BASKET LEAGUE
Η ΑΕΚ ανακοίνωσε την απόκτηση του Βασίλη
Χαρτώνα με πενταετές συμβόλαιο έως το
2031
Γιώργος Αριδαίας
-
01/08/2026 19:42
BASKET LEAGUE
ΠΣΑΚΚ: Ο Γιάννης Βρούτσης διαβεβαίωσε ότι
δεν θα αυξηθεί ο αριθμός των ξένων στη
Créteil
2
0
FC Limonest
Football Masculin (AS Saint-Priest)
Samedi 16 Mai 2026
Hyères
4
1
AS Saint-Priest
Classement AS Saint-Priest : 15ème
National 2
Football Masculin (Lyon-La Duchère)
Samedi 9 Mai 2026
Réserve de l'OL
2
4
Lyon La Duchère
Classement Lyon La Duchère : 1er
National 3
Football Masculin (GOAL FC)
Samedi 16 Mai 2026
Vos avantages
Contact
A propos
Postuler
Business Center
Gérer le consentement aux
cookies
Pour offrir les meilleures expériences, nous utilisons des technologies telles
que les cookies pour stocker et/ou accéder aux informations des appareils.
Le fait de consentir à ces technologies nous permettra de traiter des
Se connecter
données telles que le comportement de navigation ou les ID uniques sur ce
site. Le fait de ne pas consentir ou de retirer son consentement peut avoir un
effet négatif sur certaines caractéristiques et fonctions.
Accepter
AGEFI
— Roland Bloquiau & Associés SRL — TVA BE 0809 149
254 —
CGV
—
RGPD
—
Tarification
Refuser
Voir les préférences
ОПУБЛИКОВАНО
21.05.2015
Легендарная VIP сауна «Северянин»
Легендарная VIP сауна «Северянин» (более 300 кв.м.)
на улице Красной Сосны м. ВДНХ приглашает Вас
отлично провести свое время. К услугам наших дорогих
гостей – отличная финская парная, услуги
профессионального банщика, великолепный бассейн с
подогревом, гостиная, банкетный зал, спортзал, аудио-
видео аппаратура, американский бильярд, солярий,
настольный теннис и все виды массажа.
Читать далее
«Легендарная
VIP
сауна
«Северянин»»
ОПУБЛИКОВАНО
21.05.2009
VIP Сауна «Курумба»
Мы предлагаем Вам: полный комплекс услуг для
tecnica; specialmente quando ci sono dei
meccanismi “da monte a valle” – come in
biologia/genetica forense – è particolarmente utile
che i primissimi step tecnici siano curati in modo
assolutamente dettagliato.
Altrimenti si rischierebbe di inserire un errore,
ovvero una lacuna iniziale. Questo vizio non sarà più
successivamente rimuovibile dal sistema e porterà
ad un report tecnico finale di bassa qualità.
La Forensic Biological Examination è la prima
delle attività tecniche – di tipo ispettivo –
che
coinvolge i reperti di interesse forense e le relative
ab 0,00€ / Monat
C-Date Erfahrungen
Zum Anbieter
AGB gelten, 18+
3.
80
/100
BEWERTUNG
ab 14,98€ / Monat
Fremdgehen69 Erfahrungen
###
* _Yönerge_: Materyalde "Football" sözcüğünün geçtiği bütün satırları bulun ve her birini kopyalayın.

* _Çözüm_:
Football Masculin (AS Saint-Priest)
Football Masculin (Lyon-La Duchère)
Football Masculin (GOAL FC)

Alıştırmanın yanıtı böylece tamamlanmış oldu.